Her expression, however, was anything but amused.
“I suspect I know as much about herons as you do, Mr. Fielding.” She made a sound that resembled a snort and spread her feet apart in a defiant stance, even as dawn was spreading a wintry haze across the skies behind her.
She was a harder nut to crack than he’d imagined, which only made his heavenly assignment more interesting. When his elbow brushed against the video camera stored in his pocket, his cheer-up-the-prof scheme soared to new heights. He and his brothers used to videotape each other doing outrageous bird imitations, laughing their heads off before, during, and after. A bright woman like Emilie would probably get a kick out it, too.
Wouldn’t she?
“As you’re aware,” he began, stalling while he surreptitiously fished out the camera. “Herons, like flamingos, have a particular way of moving.” He adjusted the camera in his hand, feeling for the record button. “Ever been to Florida, Dr. Getz?”
He who laughs has not yet heard the bad news.
B
ERTOLT
B
RECHT
“I still don’t understand how you talked her into this.”

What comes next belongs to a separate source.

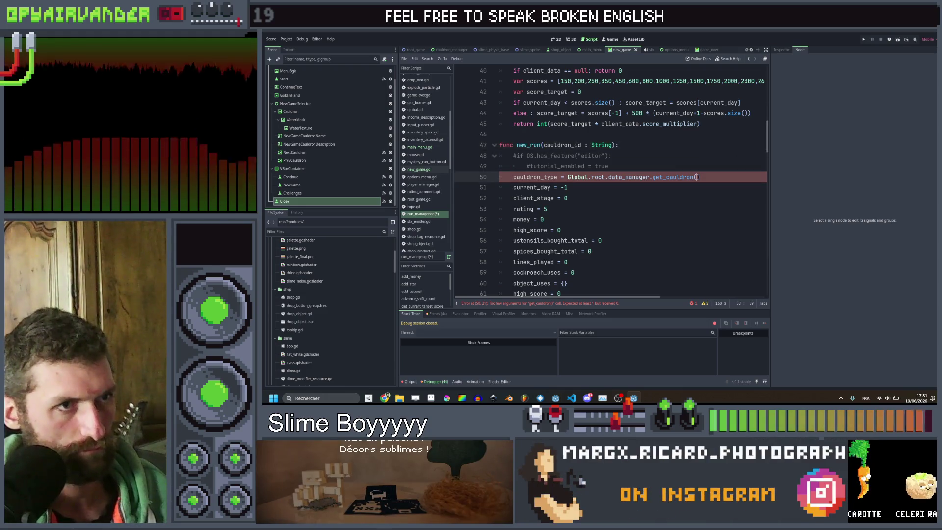
type("cauldron_id")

Pastor Yeager adjusted his bifocals and squinted at the small video screen in his office. Around the room Jonas counted a half dozen male church staff members, standing with their mouths agape and their eyes glued to the action on the screen.
He was
there
when it happened and even Jonas couldn’t believe the shenanigans he’d caught on videotape.
Not that he’d intended to show it to another soul—ever—but after spending yesterday afternoon alone in his den with this footage, howling with laughter, it seemed too good to keep to himself. His brothers would’ve loved it, but with the twins in Delaware and Nathan in Nevada—maybe—Jonas was left with a drop-dead funny tape and no audience.
That’s when he decided to show it to Pastor Yeager after the Monday morning missionary committee meeting, never figuring the rest of the guys would wander in to see what the noise was about. It wasn’t any big deal, right? Harmless fun, nothing more.
Oh yeah?
Then how come his conscience was ticking like a noisy alarm clock?
All six men watched in amazement as Emilie Getz, Ph.D.—eminent scholar and noted professor, the She-Coon of Moravian Church history—strutted around Middle Creek with her tail feathers pointed north, her beak pointed south, and her arms akimbo in the singularly best imitation of a black-crowned night heron ever seen at the 93rd Annual Lititz Christmas Bird Count.
Or any other bird count, come to think of it.
Jonas couldn’t resist announcing, “Our historian-in-residence, gentlemen. In living color. With sound effects.”
He eased the volume up so the assembled could hear her well-modulated kwawk, which put Pastor Yeager and his youth director, Kyle Heagey, right over the edge.
“Hawwwww!”
That set off the rest of the group, meaning Emilie’s subsequent efforts were lost amid the chorus of hoots—tenors to basses—that swelled through the small room.
Jonas laughed harder than any of them, remembering the impromptu directions he’d shouted across the frozen marsh. “Higher, Dr. Getz. Step higher, that’s it. Now, can you bend forward while you—? Oh my, that’s perfect. Spot on, as the Brits say. Truly impressive, Doctor. The herons should show any second now.”